If your site targets multiple markets, English-only alt text leaves traffic on the table. Google serves image results based on the language of the surrounding page content — including alt attributes. Sites that localize image descriptions see measurable gains: roughly 19% more organic traffic from international markets and 20–25% higher conversion on localized product pages.

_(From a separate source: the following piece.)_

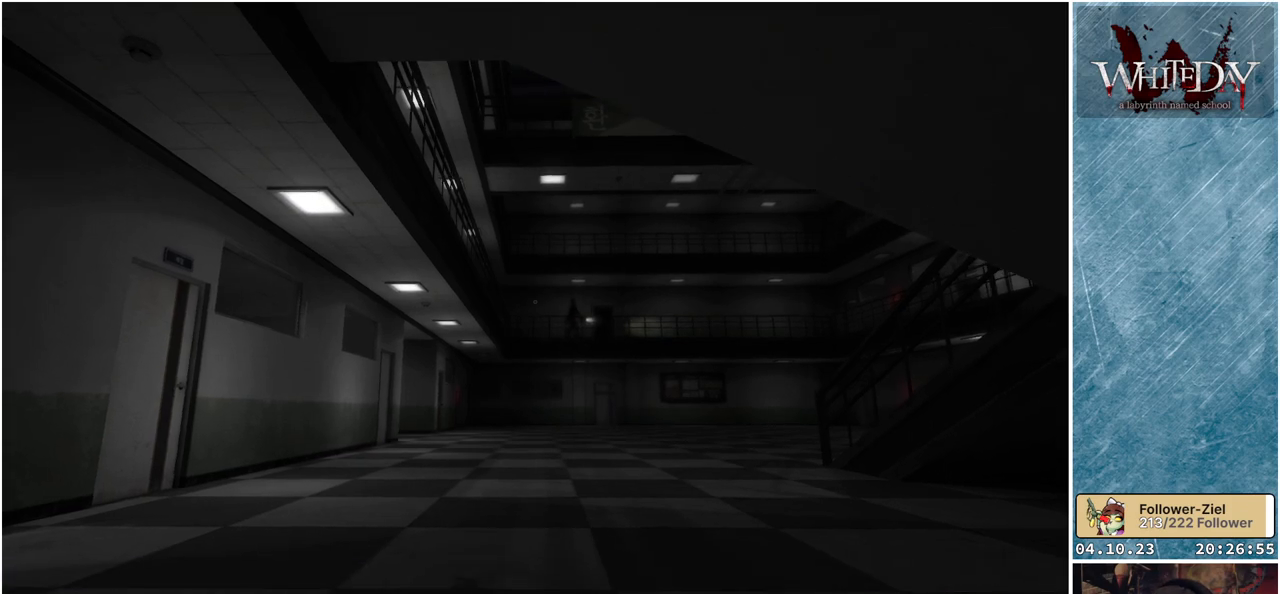
{"buttons": [], "left_stick": "up", "right_stick": "center", "events": [[83, "right_stick", "center"]]}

But not every image needs translated alt text. Here is a framework for deciding what to localize and how to do it efficiently.
When to localize alt text
Localize alt text when the image appears on a page that has been translated and the description contains words a user would search for in their language. Skip localization for:
- Decorative images — these should have empty alt attributes (
alt="") in every language - Brand logos — the brand name stays the same regardless of locale
- Screenshots of English-only interfaces — describe what is shown, but the UI labels remain in English
- Icons with universal meaning — a magnifying glass is a magnifying glass
For product photos, lifestyle images, and infographics that appear on translated pages, localized alt text is worth the effort.
Five-step workflow
1. Inventory your images
Export a list of every image URL, its current alt text, and the pages it appears on. Most CMS platforms can generate this via a sitemap plugin or media library export. If your site uses a headless CMS, query the API for assets with empty or English-only alt fields.
2. Prioritize by page traffic
Not all pages justify the effort. Pull your top landing pages from Google Search Console, filtered by country. A product page getting 500 clicks per month from Germany needs German alt text before a blog post getting 10 clicks.

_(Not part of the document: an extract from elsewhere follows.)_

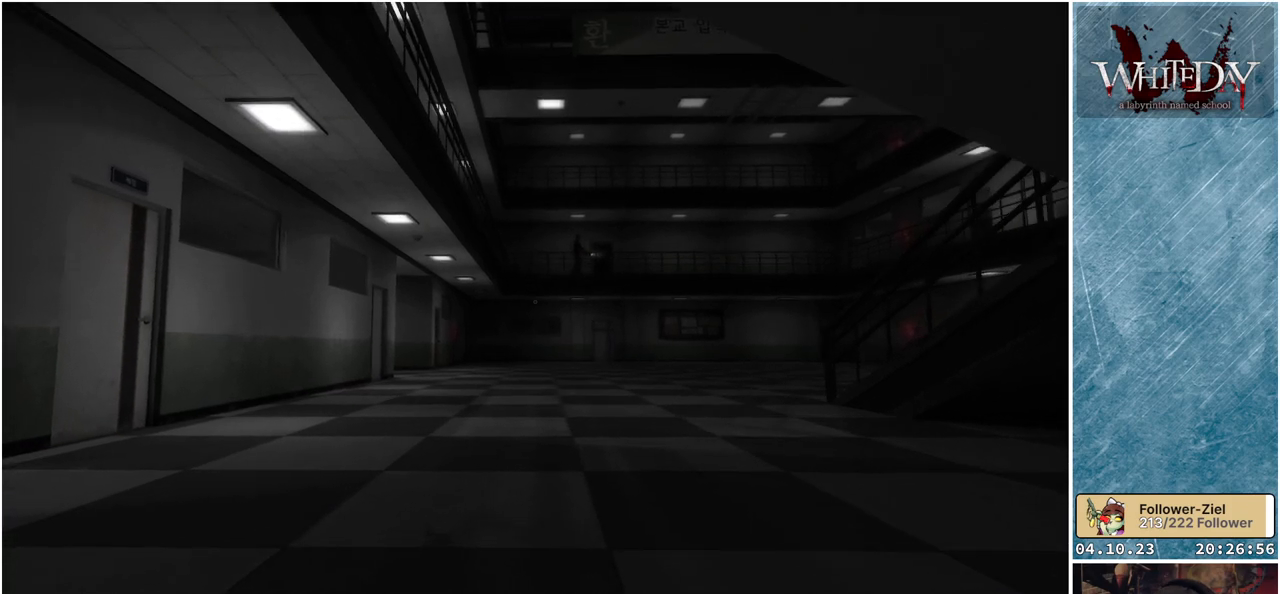
{"buttons": [], "left_stick": "up", "right_stick": "center", "events": []}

3. Generate localized descriptions
Use AI Image Describer to generate the base English description, then translate it for each target locale. Two approaches:
- Prompt-based: Add "Write the output in Spanish" (or your target language) to the generation prompt. This produces natural-sounding output but requires one generation per language.
- Post-translation: Generate in English first, then translate using a dedicated tool like DeepL or your TMS. This is faster for many languages but may lose nuance in visual descriptions.
4. Store translations alongside the original
Use a consistent key structure in your CMS so every image asset maps to its localized descriptions. A simple pattern:
product-shoe-001.en.alt = "White running shoe on wooden surface"
product-shoe-001.es.alt = "Zapatilla deportiva blanca sobre superficie de madera"
product-shoe-001.de.alt = "Weißer Laufschuh auf Holzoberfläche"
This keeps translations maintainable. When the product photo changes, you know exactly which alt strings to update.
5. QA by locale
Spot-check your top 20 landing pages per locale monthly. Look for:
- Alt text that is still in English on a translated page
- Machine-translated alt text that sounds unnatural (common with technical products)
- Alt text that describes a different image (happens after CMS migrations)
- Missing alt text on newly added images
Common mistakes
- Translating decorative image alt text — this adds bloat to your translation budget with zero SEO benefit
- Using the same alt text for all product variants — "blue running shoe" and "red running shoe" need different descriptions even if the page template is identical
- Forgetting to update alt text when images change — stale descriptions hurt accessibility and can confuse search engines
Start with your highest-traffic translated pages, get the workflow right, then scale to the rest of your catalog.